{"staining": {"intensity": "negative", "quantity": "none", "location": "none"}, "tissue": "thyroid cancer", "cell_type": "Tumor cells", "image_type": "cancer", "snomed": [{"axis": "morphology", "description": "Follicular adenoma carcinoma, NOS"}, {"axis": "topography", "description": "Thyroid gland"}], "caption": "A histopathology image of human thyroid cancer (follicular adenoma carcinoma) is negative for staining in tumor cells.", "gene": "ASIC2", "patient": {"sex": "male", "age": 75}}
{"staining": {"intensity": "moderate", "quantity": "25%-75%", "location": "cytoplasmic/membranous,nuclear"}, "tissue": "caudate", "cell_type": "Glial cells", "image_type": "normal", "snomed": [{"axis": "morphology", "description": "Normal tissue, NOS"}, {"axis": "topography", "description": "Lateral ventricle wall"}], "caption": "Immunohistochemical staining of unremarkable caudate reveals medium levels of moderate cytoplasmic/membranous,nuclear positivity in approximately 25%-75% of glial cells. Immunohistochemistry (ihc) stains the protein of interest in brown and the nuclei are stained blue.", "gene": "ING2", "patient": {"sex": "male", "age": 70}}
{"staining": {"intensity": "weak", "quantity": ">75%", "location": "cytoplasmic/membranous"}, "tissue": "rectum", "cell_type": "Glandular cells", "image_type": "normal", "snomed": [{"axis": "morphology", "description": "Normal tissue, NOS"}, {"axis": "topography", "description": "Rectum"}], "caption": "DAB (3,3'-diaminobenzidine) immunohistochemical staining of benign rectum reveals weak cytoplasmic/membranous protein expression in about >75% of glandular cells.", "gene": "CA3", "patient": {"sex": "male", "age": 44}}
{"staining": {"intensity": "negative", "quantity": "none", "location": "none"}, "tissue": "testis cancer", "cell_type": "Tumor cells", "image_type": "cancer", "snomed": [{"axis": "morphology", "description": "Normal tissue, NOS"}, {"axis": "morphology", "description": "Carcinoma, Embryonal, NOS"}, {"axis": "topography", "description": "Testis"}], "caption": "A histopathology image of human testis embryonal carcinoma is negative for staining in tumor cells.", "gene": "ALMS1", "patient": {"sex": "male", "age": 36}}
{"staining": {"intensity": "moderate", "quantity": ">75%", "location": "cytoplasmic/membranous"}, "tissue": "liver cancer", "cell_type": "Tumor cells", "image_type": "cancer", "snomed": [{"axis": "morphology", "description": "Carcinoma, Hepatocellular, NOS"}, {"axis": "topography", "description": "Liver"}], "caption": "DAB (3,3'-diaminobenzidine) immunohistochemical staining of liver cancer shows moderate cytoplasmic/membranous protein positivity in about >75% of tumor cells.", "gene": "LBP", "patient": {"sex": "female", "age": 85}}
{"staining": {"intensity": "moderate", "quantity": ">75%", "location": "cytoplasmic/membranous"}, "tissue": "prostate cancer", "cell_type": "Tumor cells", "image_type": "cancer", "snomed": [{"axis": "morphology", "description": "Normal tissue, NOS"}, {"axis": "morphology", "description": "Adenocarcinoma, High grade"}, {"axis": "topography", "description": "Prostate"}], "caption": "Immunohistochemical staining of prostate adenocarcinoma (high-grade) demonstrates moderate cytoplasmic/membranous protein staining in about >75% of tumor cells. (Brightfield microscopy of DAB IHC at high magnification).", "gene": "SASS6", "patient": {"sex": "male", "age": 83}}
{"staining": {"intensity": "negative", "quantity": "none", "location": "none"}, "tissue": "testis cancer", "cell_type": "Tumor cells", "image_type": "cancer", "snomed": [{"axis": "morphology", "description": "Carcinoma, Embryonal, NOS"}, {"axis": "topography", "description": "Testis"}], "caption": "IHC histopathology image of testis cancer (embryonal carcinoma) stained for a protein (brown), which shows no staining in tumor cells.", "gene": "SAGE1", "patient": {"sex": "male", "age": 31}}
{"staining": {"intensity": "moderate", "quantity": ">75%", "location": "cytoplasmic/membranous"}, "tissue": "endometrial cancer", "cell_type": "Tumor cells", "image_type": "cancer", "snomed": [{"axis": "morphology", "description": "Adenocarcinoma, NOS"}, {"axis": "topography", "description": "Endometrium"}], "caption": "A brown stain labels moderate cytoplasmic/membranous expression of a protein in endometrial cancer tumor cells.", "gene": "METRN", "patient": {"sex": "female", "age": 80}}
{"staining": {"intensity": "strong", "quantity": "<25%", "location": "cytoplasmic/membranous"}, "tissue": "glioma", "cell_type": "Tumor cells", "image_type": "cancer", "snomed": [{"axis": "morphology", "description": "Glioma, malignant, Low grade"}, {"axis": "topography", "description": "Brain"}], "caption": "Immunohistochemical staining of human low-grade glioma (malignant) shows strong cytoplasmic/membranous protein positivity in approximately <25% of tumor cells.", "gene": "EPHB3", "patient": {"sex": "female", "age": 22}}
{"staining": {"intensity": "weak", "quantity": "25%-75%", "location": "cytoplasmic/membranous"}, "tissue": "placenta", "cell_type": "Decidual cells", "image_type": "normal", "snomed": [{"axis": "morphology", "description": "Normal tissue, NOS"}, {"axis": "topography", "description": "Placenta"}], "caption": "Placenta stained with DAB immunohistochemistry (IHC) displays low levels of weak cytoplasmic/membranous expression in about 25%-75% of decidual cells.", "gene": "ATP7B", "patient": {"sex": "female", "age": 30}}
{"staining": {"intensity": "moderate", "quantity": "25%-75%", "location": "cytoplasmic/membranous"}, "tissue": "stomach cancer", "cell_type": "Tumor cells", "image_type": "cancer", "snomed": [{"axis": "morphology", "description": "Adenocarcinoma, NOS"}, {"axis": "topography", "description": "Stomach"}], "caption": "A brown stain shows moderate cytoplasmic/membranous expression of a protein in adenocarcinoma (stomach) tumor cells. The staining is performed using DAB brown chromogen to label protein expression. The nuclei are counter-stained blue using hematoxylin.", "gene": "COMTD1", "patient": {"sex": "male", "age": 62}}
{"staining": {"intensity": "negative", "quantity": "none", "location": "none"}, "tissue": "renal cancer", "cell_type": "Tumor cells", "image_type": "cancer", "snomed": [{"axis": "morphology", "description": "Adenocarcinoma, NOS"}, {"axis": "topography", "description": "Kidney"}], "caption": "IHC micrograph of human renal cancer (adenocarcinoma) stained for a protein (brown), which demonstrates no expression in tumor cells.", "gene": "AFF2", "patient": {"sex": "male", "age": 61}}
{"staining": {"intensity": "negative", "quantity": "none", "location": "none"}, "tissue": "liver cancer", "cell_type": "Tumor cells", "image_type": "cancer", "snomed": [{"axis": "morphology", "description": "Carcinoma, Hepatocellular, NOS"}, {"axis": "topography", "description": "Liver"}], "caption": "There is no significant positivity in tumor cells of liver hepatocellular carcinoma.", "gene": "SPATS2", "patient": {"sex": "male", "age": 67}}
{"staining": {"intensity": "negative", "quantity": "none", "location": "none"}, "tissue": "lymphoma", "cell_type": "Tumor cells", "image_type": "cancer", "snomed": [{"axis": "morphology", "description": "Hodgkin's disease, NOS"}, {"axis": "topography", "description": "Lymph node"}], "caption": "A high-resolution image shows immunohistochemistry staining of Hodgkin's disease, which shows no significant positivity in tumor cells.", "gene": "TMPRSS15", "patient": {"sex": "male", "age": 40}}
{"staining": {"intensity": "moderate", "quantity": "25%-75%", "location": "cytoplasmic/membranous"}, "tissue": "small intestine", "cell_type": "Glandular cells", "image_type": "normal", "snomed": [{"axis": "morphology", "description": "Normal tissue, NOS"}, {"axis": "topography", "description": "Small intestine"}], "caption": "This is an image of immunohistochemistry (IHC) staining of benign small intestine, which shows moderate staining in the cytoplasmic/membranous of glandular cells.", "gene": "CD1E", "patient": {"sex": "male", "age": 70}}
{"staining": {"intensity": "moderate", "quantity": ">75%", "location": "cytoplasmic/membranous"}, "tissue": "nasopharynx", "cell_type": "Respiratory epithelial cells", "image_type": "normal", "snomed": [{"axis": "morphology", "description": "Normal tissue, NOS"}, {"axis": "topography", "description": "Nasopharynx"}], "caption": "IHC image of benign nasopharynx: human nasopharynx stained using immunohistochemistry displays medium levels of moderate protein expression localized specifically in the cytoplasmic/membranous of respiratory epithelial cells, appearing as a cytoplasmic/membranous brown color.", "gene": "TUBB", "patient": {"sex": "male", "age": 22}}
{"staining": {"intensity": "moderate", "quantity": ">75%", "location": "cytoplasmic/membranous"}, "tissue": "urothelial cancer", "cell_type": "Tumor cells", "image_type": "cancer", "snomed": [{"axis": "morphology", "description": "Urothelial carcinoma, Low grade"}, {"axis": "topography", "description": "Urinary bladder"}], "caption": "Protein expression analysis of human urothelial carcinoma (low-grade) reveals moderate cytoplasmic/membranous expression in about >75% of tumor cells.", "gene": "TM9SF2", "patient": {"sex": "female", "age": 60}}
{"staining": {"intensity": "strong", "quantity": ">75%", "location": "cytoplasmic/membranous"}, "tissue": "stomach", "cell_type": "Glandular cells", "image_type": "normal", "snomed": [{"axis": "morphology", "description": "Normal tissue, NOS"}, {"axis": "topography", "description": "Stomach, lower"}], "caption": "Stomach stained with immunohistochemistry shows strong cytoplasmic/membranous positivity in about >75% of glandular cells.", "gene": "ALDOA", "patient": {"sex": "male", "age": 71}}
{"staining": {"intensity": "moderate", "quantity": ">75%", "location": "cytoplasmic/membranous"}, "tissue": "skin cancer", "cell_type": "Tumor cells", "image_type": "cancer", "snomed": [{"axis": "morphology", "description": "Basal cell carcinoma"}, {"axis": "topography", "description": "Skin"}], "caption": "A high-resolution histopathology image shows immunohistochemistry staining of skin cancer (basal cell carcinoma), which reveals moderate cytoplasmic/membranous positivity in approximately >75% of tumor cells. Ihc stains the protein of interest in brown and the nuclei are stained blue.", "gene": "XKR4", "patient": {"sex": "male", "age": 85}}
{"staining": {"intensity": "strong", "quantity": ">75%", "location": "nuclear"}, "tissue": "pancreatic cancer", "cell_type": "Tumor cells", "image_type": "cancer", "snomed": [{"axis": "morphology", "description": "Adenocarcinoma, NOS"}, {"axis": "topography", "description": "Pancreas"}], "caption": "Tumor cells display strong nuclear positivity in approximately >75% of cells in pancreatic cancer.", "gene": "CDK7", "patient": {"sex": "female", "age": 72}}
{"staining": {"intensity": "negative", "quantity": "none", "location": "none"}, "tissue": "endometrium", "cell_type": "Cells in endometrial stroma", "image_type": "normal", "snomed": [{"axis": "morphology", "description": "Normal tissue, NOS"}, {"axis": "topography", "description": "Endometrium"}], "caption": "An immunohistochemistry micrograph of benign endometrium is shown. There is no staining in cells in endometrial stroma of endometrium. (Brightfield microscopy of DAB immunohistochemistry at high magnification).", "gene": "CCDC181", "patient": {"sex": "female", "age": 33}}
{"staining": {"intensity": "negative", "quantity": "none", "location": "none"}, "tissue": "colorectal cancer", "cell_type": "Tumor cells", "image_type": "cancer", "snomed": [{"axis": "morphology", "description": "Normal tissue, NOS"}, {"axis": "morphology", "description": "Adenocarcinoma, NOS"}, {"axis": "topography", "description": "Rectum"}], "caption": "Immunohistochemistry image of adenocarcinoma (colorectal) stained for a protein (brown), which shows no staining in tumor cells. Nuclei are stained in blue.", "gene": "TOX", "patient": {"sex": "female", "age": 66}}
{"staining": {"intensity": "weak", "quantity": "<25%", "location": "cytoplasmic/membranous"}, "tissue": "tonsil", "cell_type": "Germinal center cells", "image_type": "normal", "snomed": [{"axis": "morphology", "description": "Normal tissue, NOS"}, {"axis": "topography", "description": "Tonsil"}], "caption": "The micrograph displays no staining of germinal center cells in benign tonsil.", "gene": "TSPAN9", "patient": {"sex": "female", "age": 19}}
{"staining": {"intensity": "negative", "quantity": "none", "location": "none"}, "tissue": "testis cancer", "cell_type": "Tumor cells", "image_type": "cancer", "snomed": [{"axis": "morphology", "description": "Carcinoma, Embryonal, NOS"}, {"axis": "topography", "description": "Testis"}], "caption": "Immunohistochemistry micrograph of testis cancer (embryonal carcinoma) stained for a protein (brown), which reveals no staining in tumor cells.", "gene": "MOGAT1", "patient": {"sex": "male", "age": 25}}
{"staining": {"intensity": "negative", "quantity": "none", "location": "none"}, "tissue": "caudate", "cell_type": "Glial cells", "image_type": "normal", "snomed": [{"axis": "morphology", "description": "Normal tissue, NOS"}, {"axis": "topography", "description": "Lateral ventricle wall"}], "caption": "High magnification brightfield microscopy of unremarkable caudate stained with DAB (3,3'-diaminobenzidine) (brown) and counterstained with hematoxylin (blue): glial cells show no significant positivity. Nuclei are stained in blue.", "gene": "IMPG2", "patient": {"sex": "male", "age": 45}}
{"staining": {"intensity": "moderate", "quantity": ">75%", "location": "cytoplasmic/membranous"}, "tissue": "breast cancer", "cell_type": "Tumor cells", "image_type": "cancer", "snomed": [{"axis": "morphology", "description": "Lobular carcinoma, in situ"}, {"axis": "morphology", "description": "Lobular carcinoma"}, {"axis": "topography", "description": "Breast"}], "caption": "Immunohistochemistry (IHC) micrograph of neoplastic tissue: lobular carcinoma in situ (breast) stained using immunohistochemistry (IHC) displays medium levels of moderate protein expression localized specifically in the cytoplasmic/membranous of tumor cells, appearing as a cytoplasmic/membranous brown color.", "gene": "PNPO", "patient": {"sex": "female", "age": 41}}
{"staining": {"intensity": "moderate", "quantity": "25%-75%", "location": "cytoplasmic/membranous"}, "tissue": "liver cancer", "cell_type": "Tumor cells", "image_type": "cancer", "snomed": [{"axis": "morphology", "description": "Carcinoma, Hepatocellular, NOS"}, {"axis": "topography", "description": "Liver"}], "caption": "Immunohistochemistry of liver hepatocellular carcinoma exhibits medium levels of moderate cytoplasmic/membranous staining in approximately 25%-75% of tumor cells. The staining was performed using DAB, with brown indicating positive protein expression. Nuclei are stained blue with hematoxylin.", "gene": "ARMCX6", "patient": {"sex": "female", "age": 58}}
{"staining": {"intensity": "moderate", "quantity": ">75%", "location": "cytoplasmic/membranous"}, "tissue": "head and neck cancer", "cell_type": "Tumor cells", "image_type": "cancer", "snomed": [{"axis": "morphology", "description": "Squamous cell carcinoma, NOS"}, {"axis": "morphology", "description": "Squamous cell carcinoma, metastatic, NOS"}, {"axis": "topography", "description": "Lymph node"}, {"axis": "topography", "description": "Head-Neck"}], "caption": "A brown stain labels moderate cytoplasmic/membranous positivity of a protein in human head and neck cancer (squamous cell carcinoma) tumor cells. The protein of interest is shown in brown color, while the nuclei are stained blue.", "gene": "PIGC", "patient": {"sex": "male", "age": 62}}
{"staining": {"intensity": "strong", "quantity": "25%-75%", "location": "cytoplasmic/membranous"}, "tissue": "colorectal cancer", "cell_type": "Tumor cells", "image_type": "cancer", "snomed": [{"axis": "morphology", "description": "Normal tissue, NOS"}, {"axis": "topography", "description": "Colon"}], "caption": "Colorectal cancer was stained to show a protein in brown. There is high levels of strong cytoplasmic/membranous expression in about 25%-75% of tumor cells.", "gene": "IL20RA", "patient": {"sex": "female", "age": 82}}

- **Task objective**: Return the lines of the listing above exactly as they appear, starting with the first and stopping after the line that holds "of benign rectum".

- **Task response**:
{"staining": {"intensity": "negative", "quantity": "none", "location": "none"}, "tissue": "thyroid cancer", "cell_type": "Tumor cells", "image_type": "cancer", "snomed": [{"axis": "morphology", "description": "Follicular adenoma carcinoma, NOS"}, {"axis": "topography", "description": "Thyroid gland"}], "caption": "A histopathology image of human thyroid cancer (follicular adenoma carcinoma) is negative for staining in tumor cells.", "gene": "ASIC2", "patient": {"sex": "male", "age": 75}}
{"staining": {"intensity": "moderate", "quantity": "25%-75%", "location": "cytoplasmic/membranous,nuclear"}, "tissue": "caudate", "cell_type": "Glial cells", "image_type": "normal", "snomed": [{"axis": "morphology", "description": "Normal tissue, NOS"}, {"axis": "topography", "description": "Lateral ventricle wall"}], "caption": "Immunohistochemical staining of unremarkable caudate reveals medium levels of moderate cytoplasmic/membranous,nuclear positivity in approximately 25%-75% of glial cells. Immunohistochemistry (ihc) stains the protein of interest in brown and the nuclei are stained blue.", "gene": "ING2", "patient": {"sex": "male", "age": 70}}
{"staining": {"intensity": "weak", "quantity": ">75%", "location": "cytoplasmic/membranous"}, "tissue": "rectum", "cell_type": "Glandular cells", "image_type": "normal", "snomed": [{"axis": "morphology", "description": "Normal tissue, NOS"}, {"axis": "topography", "description": "Rectum"}], "caption": "DAB (3,3'-diaminobenzidine) immunohistochemical staining of benign rectum reveals weak cytoplasmic/membranous protein expression in about >75% of glandular cells.", "gene": "CA3", "patient": {"sex": "male", "age": 44}}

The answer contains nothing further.